Coal India’s FSA realizations are a sore spot
Coal India Ltd’s (CIL’s) December quarter consolidated net profit rose 4% to Rs3,005 crore and is better than expectations. In fact, last quarter’s earnings looks encouraging when compared to the decline in profit seen in the June and September quarters.
However, the pain lies elsewhere. Average price realizations of coal sold through the fuel-supply agreement (FSA) route fell 3.4% quarter-on-quarter to Rs1,182 a tonne. The measure was below estimates and comes at a time when the marginal sequential improvement in the September quarter FSA realizations had hinted that the worst was over. Motilal Oswal Securities Ltd believes December quarter FSA decline in price realizations was owing to lower dispatches to non-power customers (these fetch a premium) and that preference was given to the power sector due to a spike in demand.
Realizations for e-auction coal were commendable, increasing 24% over the September quarter and compensating for the underperformance from FSA coal realizations to that extent.
CIL’s costs behaved well in the quarter with power expenses and contractual expenses declining. Overall costs rose 2.8% over last year but net revenue increased at a faster pace of 5.7%. The upshot: Ebitda rose 18% to Rs4,618 crore. Ebitda is short for earnings before interest, tax, depreciation and amortization.
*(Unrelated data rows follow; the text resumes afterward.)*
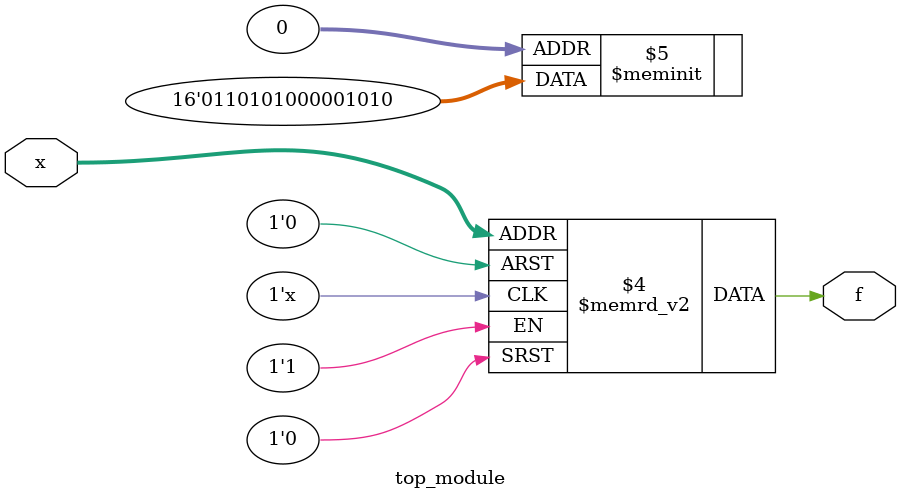
<source format=sv>
module top_module (
    input [4:1] x,
    output logic f
);

always_comb begin
    case (x)
        4'b0001, 4'b0011, 4'b1001, 4'b1011, 4'b1101, 4'b1110: f = 1'b1;
        4'b0100, 4'b0101, 4'b0111, 4'b1000, 4'b1010: f = 1'b0;
        default: f = 1'b0; // handle don't-care cases
    endcase
end

endmodule

</source>
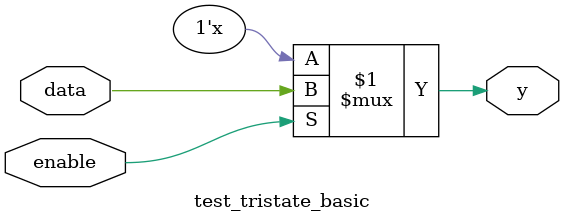
<source format=v>

module test_tristate_basic(
  input data,
  input enable,
  output y
);
  bufif1 buf1(y, data, enable);  // Buffer with active-high enable
endmodule

</source>
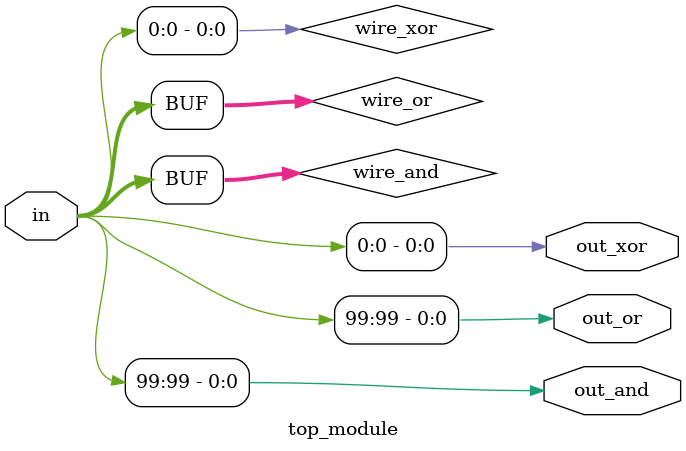
<source format=sv>
module top_module (
    input [99:0] in,
    output out_and,
    output out_or,
    output out_xor
);

wire [99:0] wire_and;
wire [99:0] wire_or;
wire wire_xor;

and gate_and(wire_and, in); // 100-input AND gate

or gate_or(wire_or, in); // 100-input OR gate

xor gate_xor(wire_xor, in); // 100-input XOR gate

assign out_and = wire_and[99]; // Output of AND gate
assign out_or = wire_or[99]; // Output of OR gate
assign out_xor = wire_xor; // Output of XOR gate

endmodule

</source>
What of the stock? CIL shares didn’t budge on Monday in response to the December quarter results announced on Saturday. They have also lagged the benchmark Sensex so far this fiscal year. Concerns on grade slippages and increase in wages are some factors that have kept sentiments low for the stock. The price hikes the firm took at the beginning of 2018 have brought some solace on that front. That should help FSA realizations this quarter onwards. Still, after the December quarter performance, confidence is not too high. The notable dip in FSA realization is a dampener and poses a question mark on the quantum of incremental earnings increase from the recent revision in non-coking coal prices, said analysts from Nomura Financial Advisory and Securities (India) Pvt. Ltd in their December quarter results report.
The CIL stock trades at about 13 times estimated earnings for the next fiscal year, according to data from Bloomberg. Valuations are not expensive. “Volume growth, operating leverage, closure of unviable underground mines and high natural attrition are key drivers of earnings,” pointed out Motilal Oswal in a report. The brokerage firm expects 30% earnings compound annual growth rate over two years (FY18-20).